September 1, 2010 – The SEC adopts the "Interim Final Temporary Rule"

The SEC adopts the "Interim Final Temporary Rule" to enable Municipal Advisors to be registered by
October 1, 2010.

"Interim Final Temporary Rule;" is it just me or is this an oxymoron?

As to my G-23 Comments - I'm still writing.  I just won't worry about it anymore.  I can file my comments as "Interim Final Temporary Comments".  If  I make grammatical error or typos I'm covered.

The SEC established a comment period
on the Interim Final Temporary Rule that expires on October 8, 2010. I'm not writing because I'm certain that no one submits comments on an Interim Final Temporary Rule.
 


September 1, 2010 – The MSRB Files Proposed Changes to Rule A-3 with the SEC Relating to the Composition of its Board

On September 1, the MSRB filed a request with the SEC to change its Board composition and, as part of the filing, the SEC requests comments within 45 days following publication in the Federal Registrar.

Under the Act, the MSRB must have a new Board by October 1, 2010 with at least 15 members. The majority must be public members who are independent of any municipal securities broker, municipal securities dealer, or municipal advisor, at least 1 of whom must be representative of institutional or retail investors in municipal securities, at least 1 of whom must be representative of municipal entities, and at least 1 of whom must be a member of the public with knowledge of or experience in the municipal industry. The remaining 7 individuals are to be associated with a broker, dealer, municipal securities dealer, or municipal advisor, including at least 1 who is associated with and representative of brokers, dealers, or municipal securities dealers that are not banks or subsidiaries or departments or divisions of banks, at least 1 who is associated with and representative of municipal securities dealers which are banks or subsidiaries or departments or divisions of banks, and at least 1 individual who is associated with a municipal advisor and, together with the broker-dealer representatives and the bank representatives, are referred to as ‘regulated representatives’.
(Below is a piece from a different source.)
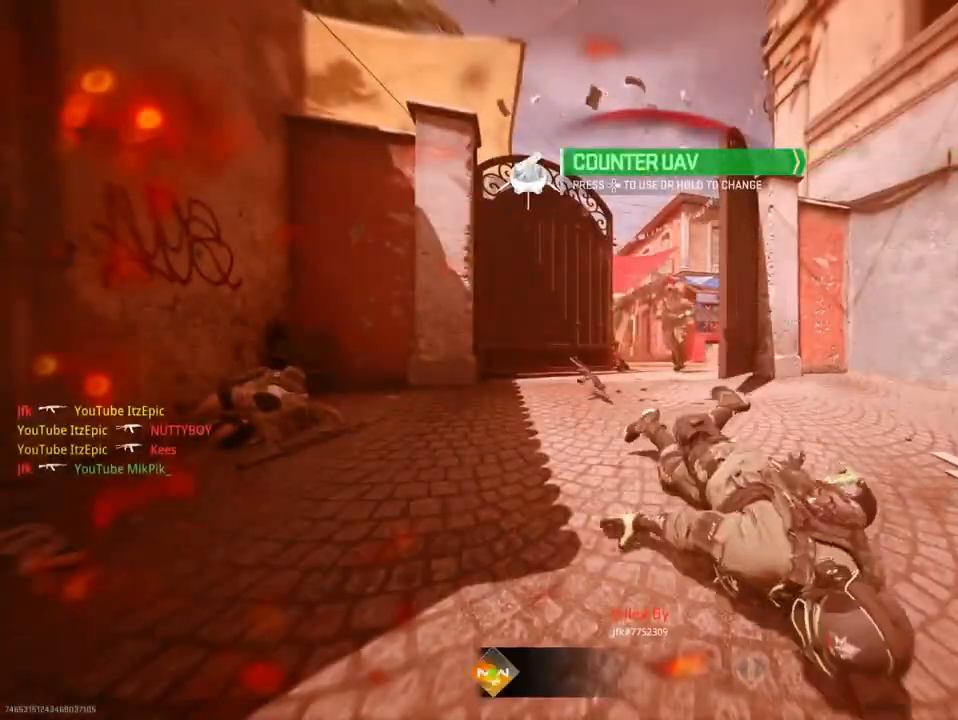
{"buttons": [], "left_stick": "up", "right_stick": "center", "events": [[33, "SQUARE", "up"], [166, "SQUARE", "down"], [317, "SQUARE", "up"]]}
Try to stay with me on this.

In its filing with the SEC, the MSRB announced plans to expand the number of members to 21.  This would enable the MSRB to have 10 regulated representatives and permit retention of its members whose terms are not expired.  With respect to the public members, the MSRB defines independent to mean "no material business relationship," which in turn, would mean that, at a minimum, the individual is not and, within the last two years, was not associated with a municipal securities broker, municipal securities dealer, or municipal advisor, and that the individual does not have a relationship with any municipal securities broker, municipal securities dealer, or municipal advisor, whether compensatory or otherwise, that reasonably could affect the independent judgment or decision making of the individual.  30% of the regulated members are to be Municipal Advisors.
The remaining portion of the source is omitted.